Conscious Sex Talk

BY MIRJAM: Last week I was sailing with my friends and had a talk about conscious sex and consent. ‘Come in for a cup of tea‘, is something we all experienced in the middle of the night.  In a way it’s funny and it’s clear what it means. But if your’re inviting somebody in for a cup of tea, does it really mean something else? Is it code language for ‘let’s fuck?”. The truth is, it can mean a lot and you don’t know for sure unless you talk openly about your desires, wishes and boundaries.  I call talking about this ‘conscious sex talk’. This talk is inspired by my own experience and ISTA’s elevator pitch.


FEAR OF SLUTSHAMING

I wish I had the courage to have a conscious talk about sex in my twenties and say something like “You’re attractive to me and I like to know how our bodies want to interact when we kiss, cuddle and maybe more. I might want to be penetrated, but I’m not sure. I’ll let you know when I want you to fuck me. How about you, what is it that you want?”. I didn’t know any better of lacked the courages to own my desires & boundaries and didn’t want others to call me a slut for wanting to be fucked. I wish I knew about Concious Sex Talk back then and for this to be normal. Fortunately you’re never to old to learn! ?

NO SEXY TALK…
There’s a lot of reasons not to have this conscious talk according to some. It can be a bit awkward, it might stop the flow you’re having with someone, It’s difficult to start this talk, you might be rejected or your lover might think you’re weird. Maybe all of that is true, but for me there’s lots of reasons to do this Conscious Sex Talk whether you’re having the same partner for a long time or are meeting someone new. It can spice thinks up, clear the space and inspire.

WHY HAVE A SEX TALK?
Besides not violating the law if you’re a Swedish citizen, there are other reasons why I’m a big fan.
  • It’s the perfect test, if a man isn’t willing to talk or be open. He’s not my man.
  • I can let my lover now how I like to be touched, kissed, licked or penetrated so my needs are met.
  • It allows me to be seen in my full spectrum (vulnerability, juiciness and truth)
  • It prevents me from being in a awkward situation after having sex
  • I feel more free when I had this talk, because I feel safer
  • It prevents me from making mistake (‘forget’ to use a condom or being intimate with someone who’s in a closed relationship)
  • It gives me a good idea of what my lover likes and dislikes
  • I can express my intention and what I want from this interaction
SEXY TALK WHAT TO ASK?

1. RELATIONSHIP STATUS
“Is somebody going to be affected by this interaction?”, is the question regarding this topic. I would like to know If I’m dealing with someone who’s in a relationship or not and if that person is in a relationship I like to know what the agreements are. Maybe the partners in an open relationship or likes for me to check in with the partner. You never know if someone is 100% honest, but at least you asked.
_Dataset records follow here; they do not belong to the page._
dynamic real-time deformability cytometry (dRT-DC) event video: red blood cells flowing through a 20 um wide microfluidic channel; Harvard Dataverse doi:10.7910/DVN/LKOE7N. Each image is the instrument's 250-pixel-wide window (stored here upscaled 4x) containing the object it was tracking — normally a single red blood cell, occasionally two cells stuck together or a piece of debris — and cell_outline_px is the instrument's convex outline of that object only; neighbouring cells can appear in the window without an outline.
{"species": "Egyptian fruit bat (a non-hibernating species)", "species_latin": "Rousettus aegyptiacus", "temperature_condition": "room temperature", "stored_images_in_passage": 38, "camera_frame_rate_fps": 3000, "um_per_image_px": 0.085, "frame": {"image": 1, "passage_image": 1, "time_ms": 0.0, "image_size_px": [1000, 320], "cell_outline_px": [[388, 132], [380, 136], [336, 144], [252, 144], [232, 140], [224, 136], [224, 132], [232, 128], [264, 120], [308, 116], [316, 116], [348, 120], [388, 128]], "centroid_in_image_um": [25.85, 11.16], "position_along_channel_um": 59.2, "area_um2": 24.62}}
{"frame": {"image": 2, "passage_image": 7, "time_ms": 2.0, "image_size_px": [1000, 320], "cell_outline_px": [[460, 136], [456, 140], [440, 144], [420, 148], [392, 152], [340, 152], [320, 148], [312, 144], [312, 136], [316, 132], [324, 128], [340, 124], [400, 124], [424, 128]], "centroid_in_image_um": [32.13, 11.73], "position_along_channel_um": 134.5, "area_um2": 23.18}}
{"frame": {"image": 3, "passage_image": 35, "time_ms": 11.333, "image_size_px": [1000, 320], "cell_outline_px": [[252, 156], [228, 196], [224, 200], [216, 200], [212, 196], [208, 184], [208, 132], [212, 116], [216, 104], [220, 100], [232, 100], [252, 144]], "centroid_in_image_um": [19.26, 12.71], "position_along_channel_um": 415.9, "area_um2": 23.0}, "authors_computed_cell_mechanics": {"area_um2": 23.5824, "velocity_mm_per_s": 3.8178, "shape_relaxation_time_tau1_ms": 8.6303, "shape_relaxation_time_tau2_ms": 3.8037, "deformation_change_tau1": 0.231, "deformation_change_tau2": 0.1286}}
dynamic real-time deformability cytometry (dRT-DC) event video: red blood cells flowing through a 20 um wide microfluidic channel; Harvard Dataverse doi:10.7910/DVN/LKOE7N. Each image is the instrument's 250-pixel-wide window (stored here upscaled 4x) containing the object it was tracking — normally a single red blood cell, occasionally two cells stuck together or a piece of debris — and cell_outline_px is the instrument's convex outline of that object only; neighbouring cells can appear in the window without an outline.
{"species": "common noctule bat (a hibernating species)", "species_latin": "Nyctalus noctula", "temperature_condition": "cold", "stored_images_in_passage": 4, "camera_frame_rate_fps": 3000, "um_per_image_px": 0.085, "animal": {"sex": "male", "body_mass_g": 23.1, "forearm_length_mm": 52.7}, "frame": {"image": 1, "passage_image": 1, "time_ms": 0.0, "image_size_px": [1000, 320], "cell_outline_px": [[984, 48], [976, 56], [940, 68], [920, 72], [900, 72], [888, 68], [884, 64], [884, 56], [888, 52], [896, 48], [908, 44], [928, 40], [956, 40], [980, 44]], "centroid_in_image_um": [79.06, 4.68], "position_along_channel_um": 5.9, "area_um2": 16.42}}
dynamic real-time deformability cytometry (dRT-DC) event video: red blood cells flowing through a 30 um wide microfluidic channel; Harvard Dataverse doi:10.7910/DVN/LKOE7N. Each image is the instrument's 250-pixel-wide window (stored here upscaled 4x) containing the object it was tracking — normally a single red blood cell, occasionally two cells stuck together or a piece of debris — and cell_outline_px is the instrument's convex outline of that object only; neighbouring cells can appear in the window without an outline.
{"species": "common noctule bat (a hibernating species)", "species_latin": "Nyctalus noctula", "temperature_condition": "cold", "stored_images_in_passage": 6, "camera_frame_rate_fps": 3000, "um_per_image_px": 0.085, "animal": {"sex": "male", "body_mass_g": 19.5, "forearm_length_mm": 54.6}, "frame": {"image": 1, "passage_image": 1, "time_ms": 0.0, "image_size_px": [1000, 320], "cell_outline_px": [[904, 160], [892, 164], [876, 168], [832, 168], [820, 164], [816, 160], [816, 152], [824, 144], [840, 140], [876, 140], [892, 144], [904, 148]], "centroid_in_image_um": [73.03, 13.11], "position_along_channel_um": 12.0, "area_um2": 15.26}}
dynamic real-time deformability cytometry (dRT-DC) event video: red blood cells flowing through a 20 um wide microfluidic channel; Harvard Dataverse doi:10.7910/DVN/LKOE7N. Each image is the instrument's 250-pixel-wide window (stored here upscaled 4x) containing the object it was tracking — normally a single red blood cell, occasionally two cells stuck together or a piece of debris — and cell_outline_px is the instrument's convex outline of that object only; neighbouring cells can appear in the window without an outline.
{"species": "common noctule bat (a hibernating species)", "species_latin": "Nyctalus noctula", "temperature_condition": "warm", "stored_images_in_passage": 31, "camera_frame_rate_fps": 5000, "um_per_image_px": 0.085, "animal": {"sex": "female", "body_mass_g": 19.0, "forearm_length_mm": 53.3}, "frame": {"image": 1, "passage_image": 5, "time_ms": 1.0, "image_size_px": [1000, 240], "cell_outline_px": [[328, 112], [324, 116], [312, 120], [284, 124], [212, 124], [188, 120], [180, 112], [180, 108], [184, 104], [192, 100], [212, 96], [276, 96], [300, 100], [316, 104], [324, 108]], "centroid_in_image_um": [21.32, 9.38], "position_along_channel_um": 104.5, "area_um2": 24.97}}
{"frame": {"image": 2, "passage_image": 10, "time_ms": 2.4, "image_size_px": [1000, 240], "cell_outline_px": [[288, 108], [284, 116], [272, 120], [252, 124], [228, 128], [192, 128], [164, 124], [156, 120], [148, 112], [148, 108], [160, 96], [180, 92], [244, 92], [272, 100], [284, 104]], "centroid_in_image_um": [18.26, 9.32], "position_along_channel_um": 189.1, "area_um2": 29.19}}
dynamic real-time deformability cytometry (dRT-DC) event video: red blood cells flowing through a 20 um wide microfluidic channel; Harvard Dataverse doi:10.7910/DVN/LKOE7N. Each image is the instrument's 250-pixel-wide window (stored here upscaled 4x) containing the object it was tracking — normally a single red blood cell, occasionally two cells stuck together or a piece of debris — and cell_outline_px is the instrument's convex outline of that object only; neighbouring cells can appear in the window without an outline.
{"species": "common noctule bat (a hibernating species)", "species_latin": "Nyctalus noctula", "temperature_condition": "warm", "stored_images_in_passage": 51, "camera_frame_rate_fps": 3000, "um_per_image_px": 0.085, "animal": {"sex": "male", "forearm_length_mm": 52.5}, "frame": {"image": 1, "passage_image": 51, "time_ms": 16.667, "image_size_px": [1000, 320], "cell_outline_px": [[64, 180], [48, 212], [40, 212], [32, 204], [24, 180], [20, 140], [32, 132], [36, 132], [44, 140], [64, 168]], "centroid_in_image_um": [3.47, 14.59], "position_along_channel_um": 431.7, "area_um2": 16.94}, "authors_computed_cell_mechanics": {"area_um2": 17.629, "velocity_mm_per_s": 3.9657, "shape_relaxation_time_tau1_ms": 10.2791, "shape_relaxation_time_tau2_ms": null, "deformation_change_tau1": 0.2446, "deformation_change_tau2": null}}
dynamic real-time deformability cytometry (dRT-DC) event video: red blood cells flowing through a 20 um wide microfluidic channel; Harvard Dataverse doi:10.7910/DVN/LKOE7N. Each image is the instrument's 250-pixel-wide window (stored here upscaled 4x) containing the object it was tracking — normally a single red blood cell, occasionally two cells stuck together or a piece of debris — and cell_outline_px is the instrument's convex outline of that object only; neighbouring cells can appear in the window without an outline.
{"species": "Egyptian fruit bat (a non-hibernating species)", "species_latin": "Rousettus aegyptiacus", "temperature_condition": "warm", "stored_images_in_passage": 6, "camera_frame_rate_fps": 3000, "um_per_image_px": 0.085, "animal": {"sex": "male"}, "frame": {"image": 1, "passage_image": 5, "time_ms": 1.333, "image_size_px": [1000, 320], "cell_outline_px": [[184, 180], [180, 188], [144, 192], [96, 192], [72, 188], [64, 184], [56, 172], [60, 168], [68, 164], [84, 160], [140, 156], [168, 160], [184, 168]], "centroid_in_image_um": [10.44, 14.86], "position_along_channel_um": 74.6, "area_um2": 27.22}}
2. SEXUAL TRANSFERABLE DISEASES  (STD’s)
Honestly, it feels kind of weird to ask this at first. Normally I wouldn’t have done this, but it gets normal when you’ve done this a few times. Better safe than sorry, I would rather know upfront, then regret later. This is what I’ll ask. And ofcourse I wouldn’t ask this every time when I meet my lover!
Do you have any STD’s? Followed by a bunch of other quiestions. When were you tested? What was the result? Did you have unprotected sex since?  Oh….and this is a good time to think about STDs and oral sex. ?

3. CONDOMS
I’m not using any birth control right now, so this talk about condoms is obvious of course. But to have a little chat upfront makes it more easy to address this in the heat of the moment when nobody is thinking about using condoms.

4. INTENTION
This is one of the questions I LOVE. What’s’ your intention for this interaction. This is where I can bring in a bit of my tantric way of being intimate. I would love to share that I want sex to be goalless and to dedicate the fruits of this interaction to cosmic consciousness. There’s no right or wrong here. Other possible answers could be: to blow off some steam, connect on a deeper level, re-connect, experiment. There’s no right or wrong answer here….

‎5. AFTERCARE
What do you want after this interaction? Stay over to sleep? Spooning? Have lunch together? Here it might also be the case you’re not sure yet and you want to feel into the moment what you need.  One of the things which is important for me is to share something we both really liked about the interaction and to check in with eachother.

6. DESIRE, FEARS, BOUNDARIES  
What’re your boundaries, What’re your fears? What is your desire? What do you like? Where and how do you like to be touched or kissed? These are the juicy questions. Or at least you can make the juicy. Explaining what you want the other person to do to you, or you would do to the other is kind of foreplay…

INSPIRED TO USE IT?
I’m curious if you’re as inspired to use it. I hope you do and create your sexy talk.